An Alaska cannabis business is under investigation for allegedly using dangerous pesticides on marijuana grown in its facility. 

According to an advisory notice dated Nov. 1, the Alcohol and Marijuana Control Office has asked retailers to pull products from Calm N Collective, a cultivator in Houston, from shelves and put them in quarantine.

The notice states investigators "received credible information that the licensee used one or more pesticides on marijuana grown in this facility that pose a threat to human health. Specifically, the licensee is alleged to have used Eagle 20, a pesticide containing myclobutanil, which is stable at room temperature but releases a toxic gas (hydrogen cyanide) when combusted.”

Calm N Collective owner Ronald Bass said his retail shop, the Houston Grass Station, has pulled hundreds of thousands of dollars of its products. Bass believes a disgruntled employee is behind the complaint to the Alcohol and Marijuana Control Office.

“We don’t know if he sprayed it on the way out or not,” Bass said.

The Facebook group ACR, short for Alaska Canna Review, has several posts from a person Bass said was his former grow manager. Last month, the man posted a claim that Calm N Collective’s plants were covered in “feces and other excrement from an explosive plumbing failure” and the plants were “sprayed off before being harvested.”

A Facebook post in the ACR group from a person Calm N Collective owner Ronald Bass says is a disgruntled former employee. (Source: Facebook)

The same person later posted a photo of an unidentified person holding a bottle of Eagle 20 in a grow room.

(Source: Facebook)

Bass said his business is being sabotaged.

“It’s frustrating but I need to look forward. I need to push forward," he said. "This is a speed bump.”

It’s not just his business being impacted, however.

Teri Zell, the chief financial officer for Bad Gramm3r in Wasilla, said they had to remove thousands of dollars of cartridges that were made with some of Calm N Collective’s product.

“It’s created what I like to call a real shit storm, pun intended. The disregard and egregious actions by this man were untenable,” Zell said.

Bass disputes claims he would knowingly use pesticides. He said he got into the industry after he was diagnosed with multiple sclerosis and wanted to help others who were struggling.

“I need the product safe and healthy for people or else what am I doing this for?” he said.

The investigation is ongoing. According to state marijuana statutes, a hearing before the Marijuana Control Board will be scheduled.

Pesticides and marijuana regulations

In September, NBC News commissioned tests of 18 marijuana vaping products, finding that 10 unregulated samples tested contained myclobutanil.

Erika McConnell, director of the Alcohol and Marijuana Control Office, said testing for pesticides is not currently a requirement in the Marijuana Control Board's regulations.
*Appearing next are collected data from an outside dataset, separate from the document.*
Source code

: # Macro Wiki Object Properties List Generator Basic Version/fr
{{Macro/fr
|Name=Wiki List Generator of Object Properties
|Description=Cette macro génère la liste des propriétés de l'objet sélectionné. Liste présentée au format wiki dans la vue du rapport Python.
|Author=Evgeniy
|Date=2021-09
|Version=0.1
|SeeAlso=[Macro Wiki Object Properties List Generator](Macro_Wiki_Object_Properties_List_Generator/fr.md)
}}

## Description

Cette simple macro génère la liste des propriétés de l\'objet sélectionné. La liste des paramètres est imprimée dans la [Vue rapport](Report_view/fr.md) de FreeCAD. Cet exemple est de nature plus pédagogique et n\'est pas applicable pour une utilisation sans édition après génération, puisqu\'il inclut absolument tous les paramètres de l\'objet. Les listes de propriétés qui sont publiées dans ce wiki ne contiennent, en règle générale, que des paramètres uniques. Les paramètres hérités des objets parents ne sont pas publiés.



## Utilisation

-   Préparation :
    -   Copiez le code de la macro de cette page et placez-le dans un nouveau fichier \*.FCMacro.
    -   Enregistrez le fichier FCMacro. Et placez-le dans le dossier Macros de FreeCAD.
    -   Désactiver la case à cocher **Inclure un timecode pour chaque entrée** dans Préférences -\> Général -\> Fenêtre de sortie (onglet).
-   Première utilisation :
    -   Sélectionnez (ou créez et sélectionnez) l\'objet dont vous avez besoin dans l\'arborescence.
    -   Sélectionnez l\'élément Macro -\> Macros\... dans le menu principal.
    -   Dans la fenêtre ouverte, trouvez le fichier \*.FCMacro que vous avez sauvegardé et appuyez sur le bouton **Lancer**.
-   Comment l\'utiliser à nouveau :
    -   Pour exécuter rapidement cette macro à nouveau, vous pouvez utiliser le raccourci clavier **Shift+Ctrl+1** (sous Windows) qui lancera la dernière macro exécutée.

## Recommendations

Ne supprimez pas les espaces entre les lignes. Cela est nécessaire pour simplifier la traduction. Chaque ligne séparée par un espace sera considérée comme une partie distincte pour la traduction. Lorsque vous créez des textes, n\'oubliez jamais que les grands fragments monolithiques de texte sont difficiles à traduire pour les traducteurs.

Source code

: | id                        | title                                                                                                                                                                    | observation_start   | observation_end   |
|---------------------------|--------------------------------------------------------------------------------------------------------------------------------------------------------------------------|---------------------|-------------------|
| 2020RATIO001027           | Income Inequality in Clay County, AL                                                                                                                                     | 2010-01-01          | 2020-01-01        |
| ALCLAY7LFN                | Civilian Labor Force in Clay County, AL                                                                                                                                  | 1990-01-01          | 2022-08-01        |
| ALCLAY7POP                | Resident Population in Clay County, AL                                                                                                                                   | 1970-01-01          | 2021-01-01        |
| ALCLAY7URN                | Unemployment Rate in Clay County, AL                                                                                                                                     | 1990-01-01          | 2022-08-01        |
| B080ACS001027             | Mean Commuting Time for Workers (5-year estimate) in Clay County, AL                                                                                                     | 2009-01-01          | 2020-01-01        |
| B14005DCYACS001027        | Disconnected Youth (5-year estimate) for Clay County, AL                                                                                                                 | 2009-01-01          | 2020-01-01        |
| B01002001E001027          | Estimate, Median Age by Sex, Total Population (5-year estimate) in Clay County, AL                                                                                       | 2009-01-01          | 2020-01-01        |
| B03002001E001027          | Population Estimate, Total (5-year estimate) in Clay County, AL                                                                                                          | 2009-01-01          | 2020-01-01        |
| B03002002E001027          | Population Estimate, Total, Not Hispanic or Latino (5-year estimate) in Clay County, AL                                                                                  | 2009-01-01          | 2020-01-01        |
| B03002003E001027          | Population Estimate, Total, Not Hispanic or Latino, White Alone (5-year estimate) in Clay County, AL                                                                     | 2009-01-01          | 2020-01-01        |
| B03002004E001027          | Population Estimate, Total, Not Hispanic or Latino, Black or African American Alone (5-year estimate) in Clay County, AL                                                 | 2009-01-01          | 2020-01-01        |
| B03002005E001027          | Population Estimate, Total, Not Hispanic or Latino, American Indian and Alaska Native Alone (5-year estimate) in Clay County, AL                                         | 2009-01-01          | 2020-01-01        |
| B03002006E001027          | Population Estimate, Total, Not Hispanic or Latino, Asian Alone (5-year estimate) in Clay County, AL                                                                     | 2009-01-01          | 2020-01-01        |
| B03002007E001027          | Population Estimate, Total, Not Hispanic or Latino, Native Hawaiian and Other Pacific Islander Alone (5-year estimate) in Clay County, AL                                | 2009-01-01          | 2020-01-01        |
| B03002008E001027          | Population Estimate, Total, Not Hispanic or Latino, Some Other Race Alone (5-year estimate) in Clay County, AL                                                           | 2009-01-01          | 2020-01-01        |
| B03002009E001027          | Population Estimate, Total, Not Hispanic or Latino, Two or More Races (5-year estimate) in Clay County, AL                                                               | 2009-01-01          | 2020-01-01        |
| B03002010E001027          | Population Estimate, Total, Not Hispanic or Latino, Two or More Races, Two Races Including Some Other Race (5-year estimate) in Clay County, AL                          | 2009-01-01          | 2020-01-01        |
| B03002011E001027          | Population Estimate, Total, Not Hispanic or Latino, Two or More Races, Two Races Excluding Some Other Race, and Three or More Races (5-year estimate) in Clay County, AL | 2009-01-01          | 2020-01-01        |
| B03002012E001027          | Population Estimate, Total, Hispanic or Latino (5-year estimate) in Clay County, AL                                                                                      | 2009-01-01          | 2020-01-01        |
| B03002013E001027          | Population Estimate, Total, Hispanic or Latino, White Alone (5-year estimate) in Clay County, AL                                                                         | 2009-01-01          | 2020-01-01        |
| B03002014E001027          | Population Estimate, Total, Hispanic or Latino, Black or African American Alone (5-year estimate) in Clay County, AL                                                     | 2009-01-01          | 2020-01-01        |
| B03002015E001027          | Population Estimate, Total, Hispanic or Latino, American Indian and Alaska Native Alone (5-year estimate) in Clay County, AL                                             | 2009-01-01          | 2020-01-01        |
In an email, she said she didn't believe any licensed testing facilities have the capacity to test for pesticides.

Cultivators must list "fertilizers, chemicals, gases, and deliver[y] systems, including carbon dioxide, management, to be used," in their application. Pesticides are then checked against the state Department of Environmental Conservation's pesticide criteria. 

According to McConnell's email:

"The regulations require tests for the following, although not all types of marijuana products must be tested for all of these substances—see 3 AAC 306.645:

  • Shiga-toxin producing Escherichia coli (STEC)-bacteria
  • Salmonella species-bacteria
  • Aspergillus fumigatus, Aspergillus flavus, Aspergillus niger-fungus
  • Butanes
  • Heptanes
  • Benzene
  • Toluene
  • Hexane
  • Total xylenes (meta-eylenes, para-xylenes, or ortho-xylenes)
  • Potency—concentration of THC, THCA, CBD, CBDA, and CBN cannabinoids

Vaping products are tested for

  • Butanes
  • Heptanes
  • Benzene
  • Toluene
  • Hexane
  • Total xylenes (meta-eylenes, para-xylenes, or ortho-xylenes)
  • Potency—concentration of THC, THCA, CBD, CBDA, and CBN cannabinoids; homogeneity (for edibles)"

McConnell also said the Marijuana Control Board formed a working group in early 2018 to discuss testing, what to test for and acceptable limits of contamination. However, she said the group had "not met in many months or worked on that issue."

Editor's note: This story has been updated to include response from Ronald Bass, the owner of Calm N Collective.